What is it about our human nature that is so powerfully reflected in this passage? We all fall prey to this same pattern, telling stories about facts instead of letting the facts speak for themselves. There is “what is,” and then there is what we report about “what is.” In truth, we are rarely present to what is. Instead, we are constantly telling ourselves a story about what is. The mind has difficulties being with what is, because it needs our experience to conform to the inner script it has created about how things should be. Our mind needs to make meaning out of any situation in a way that will support the narrative it has constructed about our life, our world, and the people in it. And when what is doesn’t agree with our inner story, the mind resists. It wants our experience to be different from what is. It is this resistance to what is that causes us to suffer.

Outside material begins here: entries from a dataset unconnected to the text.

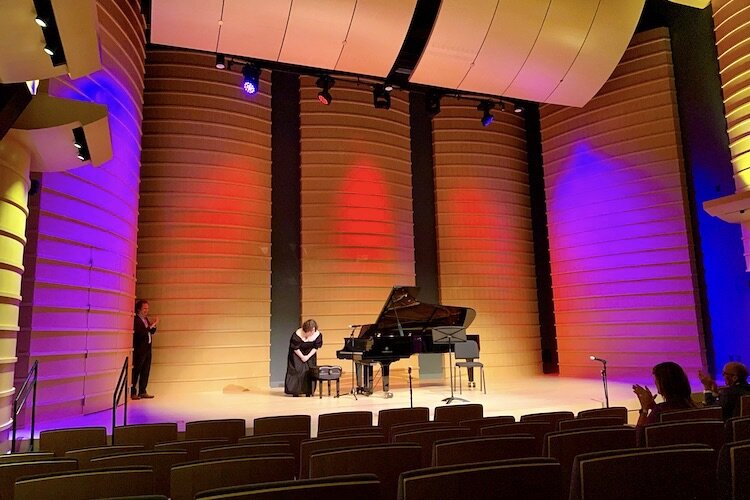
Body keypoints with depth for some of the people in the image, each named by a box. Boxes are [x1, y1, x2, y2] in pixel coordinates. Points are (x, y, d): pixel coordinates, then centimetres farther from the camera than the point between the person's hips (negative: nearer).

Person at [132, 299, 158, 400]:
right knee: (136, 371, -4)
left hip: (147, 349, 8)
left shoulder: (146, 319, 15)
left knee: (146, 371, 10)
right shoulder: (135, 320, -12)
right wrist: (150, 326, -22)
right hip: (139, 350, -8)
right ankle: (132, 392, 2)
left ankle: (142, 392, 16)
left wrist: (154, 325, 2)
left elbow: (152, 332, 20)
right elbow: (140, 333, -22)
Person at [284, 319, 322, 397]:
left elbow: (316, 347, -9)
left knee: (310, 371, -4)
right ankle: (295, 391, -4)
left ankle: (308, 391, 3)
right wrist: (302, 357, -16)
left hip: (310, 354, 3)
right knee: (297, 371, -10)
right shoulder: (297, 335, -30)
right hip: (297, 354, -3)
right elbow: (295, 348, -20)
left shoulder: (318, 334, -21)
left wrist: (308, 356, -14)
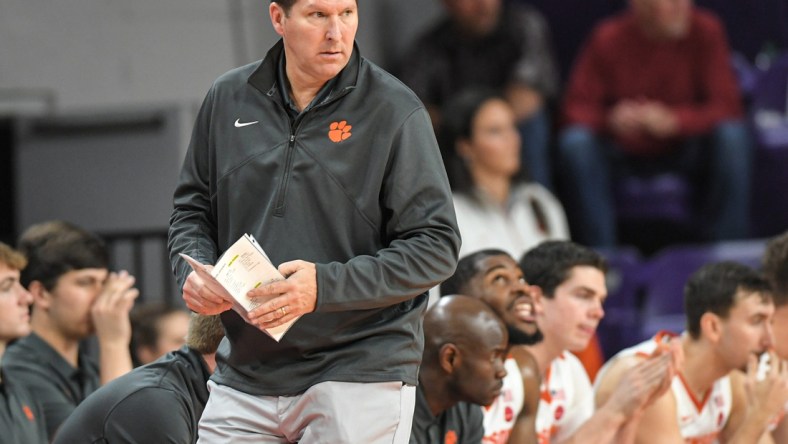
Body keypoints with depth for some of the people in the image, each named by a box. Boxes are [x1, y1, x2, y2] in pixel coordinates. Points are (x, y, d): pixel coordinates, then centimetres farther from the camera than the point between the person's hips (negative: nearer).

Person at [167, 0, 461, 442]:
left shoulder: (397, 111, -6)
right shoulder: (229, 99, 8)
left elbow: (436, 248, -9)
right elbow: (192, 209, 20)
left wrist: (325, 286, -20)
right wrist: (193, 269, -3)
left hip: (360, 374, -4)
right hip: (245, 374, 4)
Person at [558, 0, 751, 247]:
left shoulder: (706, 31, -13)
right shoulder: (608, 39, -14)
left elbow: (726, 106, -16)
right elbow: (577, 109, -13)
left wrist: (674, 121, -35)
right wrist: (611, 120, -37)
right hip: (623, 150, 0)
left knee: (732, 136, -29)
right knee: (575, 142, -29)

All twelve scouts saw and experienced the same land. But only Caleb and Joshua were able to transcend the inner slave narrative through which the other ten interpreted their experience and could see the land for what it was, just as it was. The other ten still carried with them a slave story in which they saw themselves as small, insignificant, and weak, with their life being of little worth: “we looked like grasshoppers to ourselves, and so we must have looked to them.” They never really saw the Promised Land because they resisted what they saw. True, the reality was complex. Even in the Promised Land there was light and shadow: milk, honey, and giant fruit on one hand, and powerful people protected by fortified cities on the other. Perhaps the ten spies expected the Promised Land to be all milk and honey, all light. Don’t we all? But this is what I love about Torah: even the Promised Land has darkness as well as light.

Through my spiritual lens, I see the biblical image of the Promised Land as representing enlightenment. We all have a story about what enlightenment should look like, and as long as we hold on to that story we will continue to wander in the spiritual wilderness. Perhaps we are to learn from this Torah portion that entering the Promised Land can happen only when we no longer let the mind lay its narrative over reality and learn to accept what is, exactly as it is, in all its love-filled light and all its awe-full darkness, in its empty nakedness. This practice is called “radical acceptance,” and it’s the key that will unlock the gates of the fortified cities we have built around our hearts. Radical acceptance is our key to the Promised Land.